Chemical communication is essential for most mammal species, underpinning territoriality, mate choice and reproduction, and parental care. In addition to providing identifying information regarding sex and age, odors may also signal genetic information. Such information could play a role in inbreeding avoidance and kin recognition.
Otters use secretions from a pair of anal glands in scent marking. The odor of these secretions is associated with an otter’s age, sex, reproductive status, and individual identity.
Researchers with the Cardiff University Otter Project, led by Elizabeth Chadwick, investigated the relationship between genetic information and odor profiles in Eurasian otters (Lutra lutra) across England and Wales.
“To an extent, our results proved our hypothesis that there would be regional scent differences that mapped onto genetic differentiation,” says Chadwick.
The evidence indicated that odor varies between genetically distinct subpopulations of otters.
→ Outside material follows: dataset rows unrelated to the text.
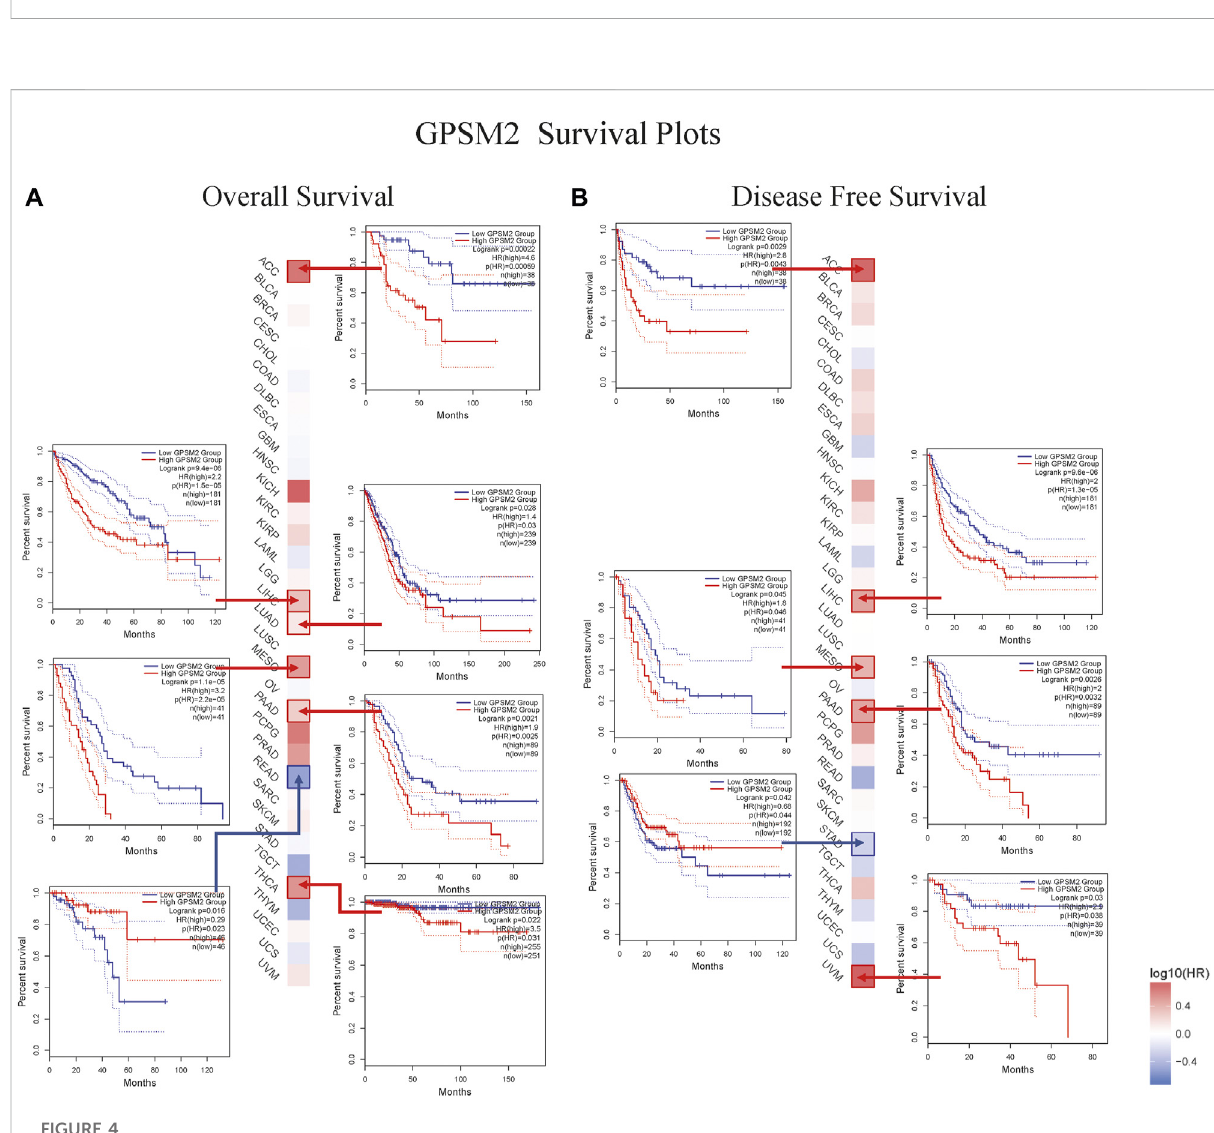
FIGURE 4 Prognostic survival map and Kaplan – Meier curve of GPSM2 expression in TCGA pan-cancer patients. (A) The relationship between GPSM2 expression and OS. (B) The relationship between GPSM2 expression and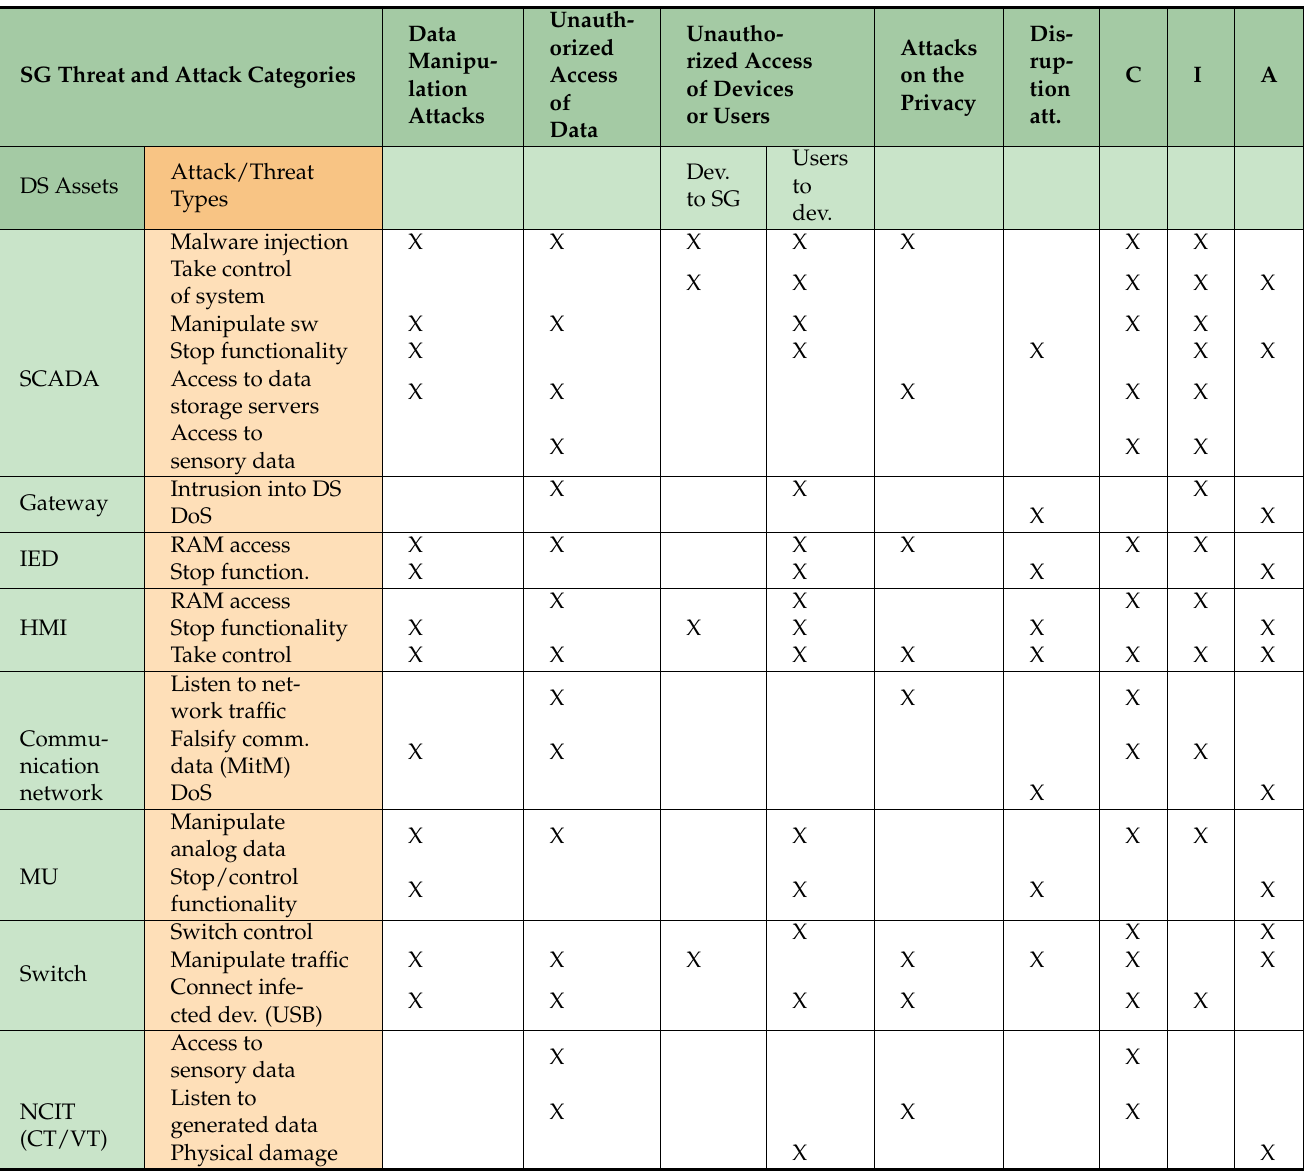
Table 2. The Security Table resulting from linking Threat and Attack Categories to the Security Map. Adapted from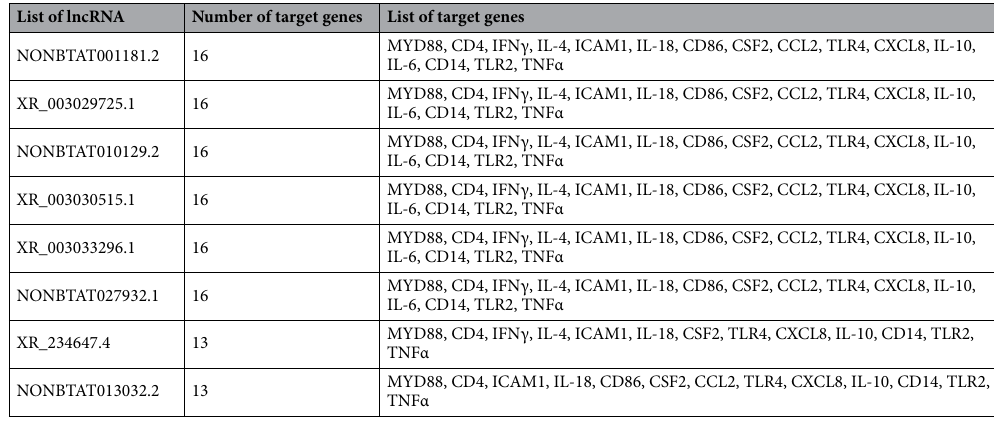
Table 3. Significant lncRNA predicted to target the most candidate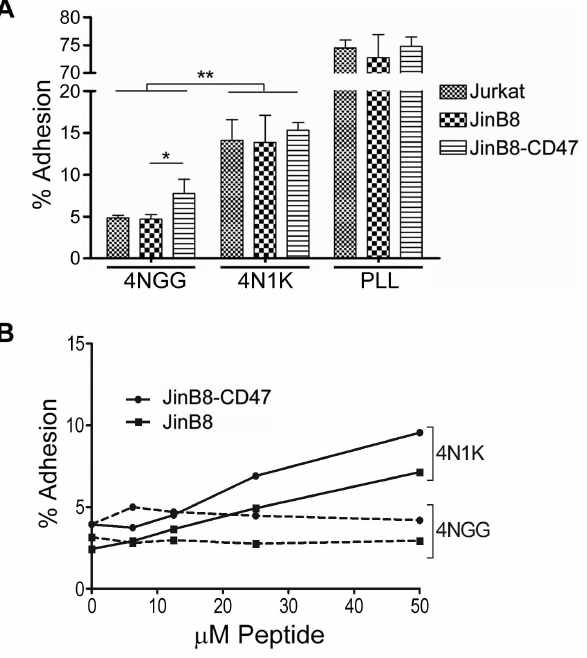
Figure 4. Cells bind to immobilized 4N1K independently of CD47 expression. A) Jurkat, JinB8, or JinB8-CD47 cells pre-labeled with Celltracker Green were added to wells pre-coated with 50 m M 4NGG, 50 m M 4N1K, or 50 m M poly-L-lysine, and incubated for 20 min. In-well fluorescence was measured using a spectrofluorometer both before and after washes to remove non-adherent cells, and % adhesion was calculated as stated in methods and materials. Data as plotted are the means 6 standard deviation for three replicate samples of one experiment (*, p , 0.05; **, p , 0.002) that is representative of three independently conducted experiments. B) Same as in A) but with titrating amounts of 4NGG and 4N1K pre-adsorbed to wells. Data as plotted are the means for samples conducted in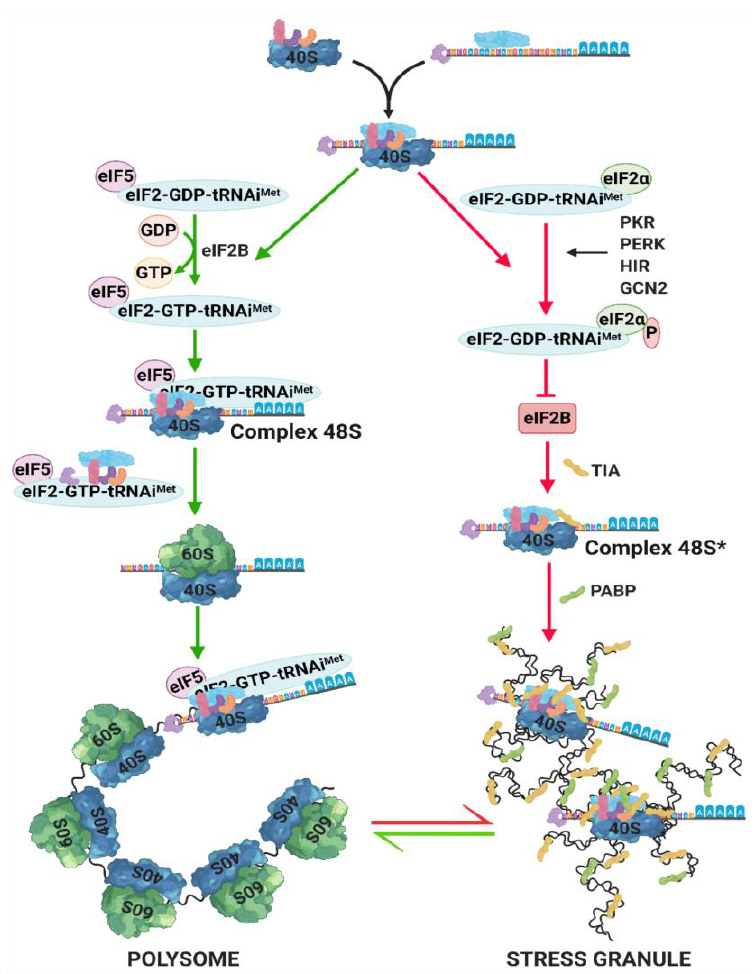
Figure 2. Translational start in presence or absence of cellular stress. In normal conditions and in absence of stress (green arrow pathway), eIF2B catalyzes the exchange of GDP to GTP and allows the coupling of the ternary complex to the 48S complex. The ribosomal subunit 60S can join the complex and the addition of more ribosomes to this complex make a polysome, which is able to translate the mRNA. Upon cellular stress (red arrow pathway), eIF2 α is phosphorylated by stress sensor kinases and inhibits eIF2B, precluding the binding to EIF5. The ternary complex generates a 48S* complex instead, which is deficient in eIF2 / eIF5 and unable to start the translation. This complex recruits TIA-1 and TIAR proteins to form the SGs. Additionally, SGs recruit more RNA binding proteins, such as PABP. mRNAs move in and out of SGs depending on the cellular translational requirements. Thus, SGs are highly dynamic complexes, in equilibrium with polysomes.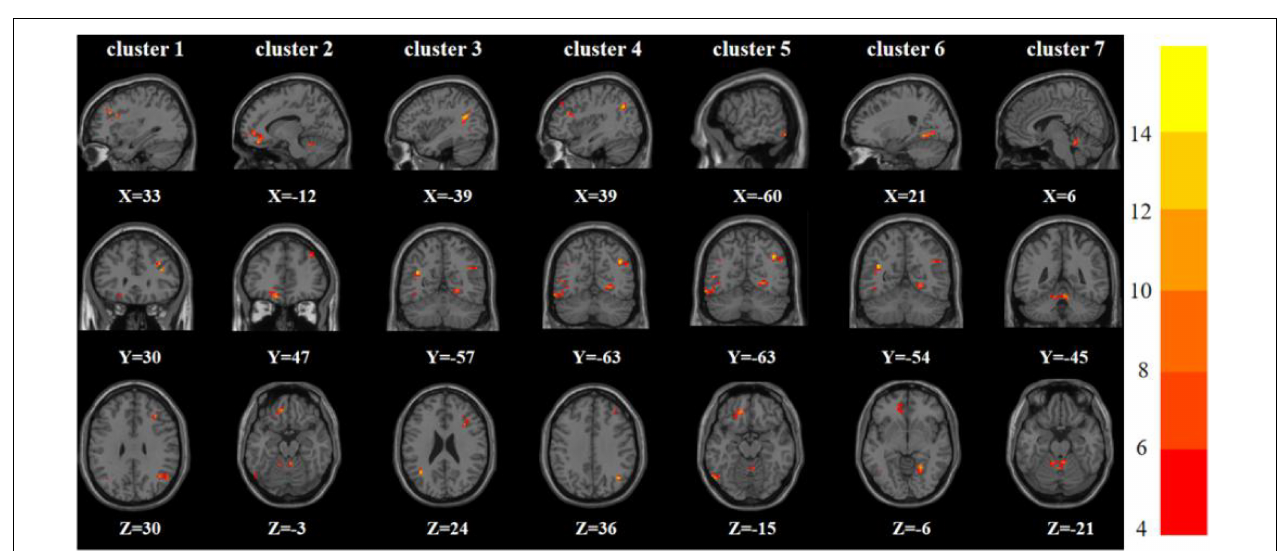
FIGURE 1 | Brain regions with abnormal ReHo among the three groups based on one-way analysis of variance. The color bars indicate the F -value.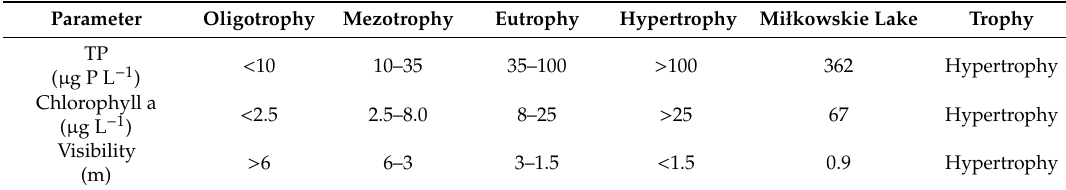
Table 4. Classification of water trophies of Miłkowskie Lake based on the 2018 results (OECD 1982). Table 5. The trophic status index (TSI) calculated for Mi ł kowskie Lake on the basis of the visibility (SD), chlorophyll concentration (Chl), total phosphorus (TP) and total nitrogen (TN) in 2018.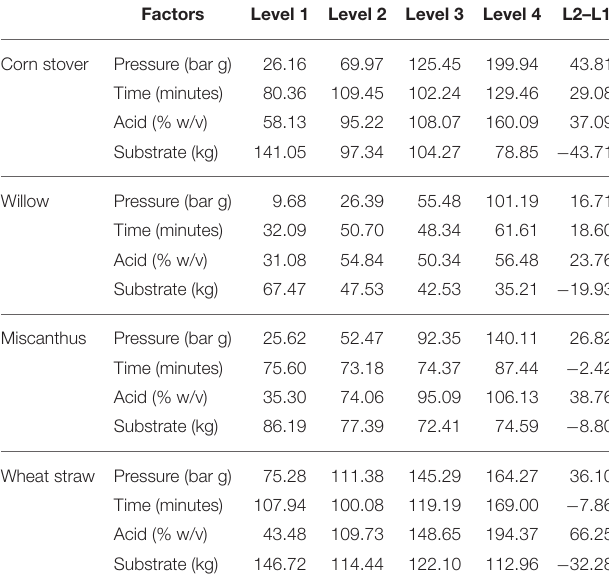
TABLE 2 | Compositional analysis of raw feedstock as a percentage of total dry matter (DM) n = 3. Willow Corn stover Miscanthus Wheat straw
Subpopulations of otters with the most distinctive odor profiles were the most genetically diverse, but not the most genetically differentiated. And what’s more, geographic distance between otters did not explain regional odor differences, suggesting that geographical separation may drive a divergence in odor dialects.
Differences in odor dialects between subpopulations could impact reproduction and gene flow, keeping subpopulations reproductively isolated.
Chadwick says that with the recovery of the UK otter population, previously separated subpopulations are now contiguous.
“It is not clear whether the differences in scent signal might affect the nature of communication between individuals from different populations,” says Chadwick. “It might be that it hinders mixing, i.e., if they don’t “like” unfamiliar scents, or it may be that it enhances mixing, i.e., if they prefer to breed with different individuals to avoid inbreeding.
“Given the evidence that difference in scent do reflect genetic differentiation, it is something that ought to be given more attention, for instance in species recovery programs and captive releases.”
Kean, E. F., Bruford, M. W., Russo, I. M., Müller, C. T., and Chadwick, E. A. (2017). Odour dialects among wild mammals. Scientific Reports 7: 13593. doi: 10.1038/s41598-017-12706-8.